**WORK TO COMPLETE:** In the rows below, swap "Transcribe" for "Write out" and write out the lines again with everything else unchanged, leaving the pictures out of your answer.

**Extracted data entries:**
--- START ---

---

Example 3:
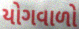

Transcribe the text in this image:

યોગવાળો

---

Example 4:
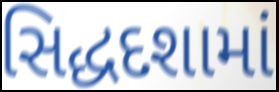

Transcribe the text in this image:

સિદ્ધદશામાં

--- END ---

**RESULT BELOW:**
---

Example 3:

Write out the text in this image:

યોગવાળો

---

Example 4:

Write out the text in this image:

સિદ્ધદશામાં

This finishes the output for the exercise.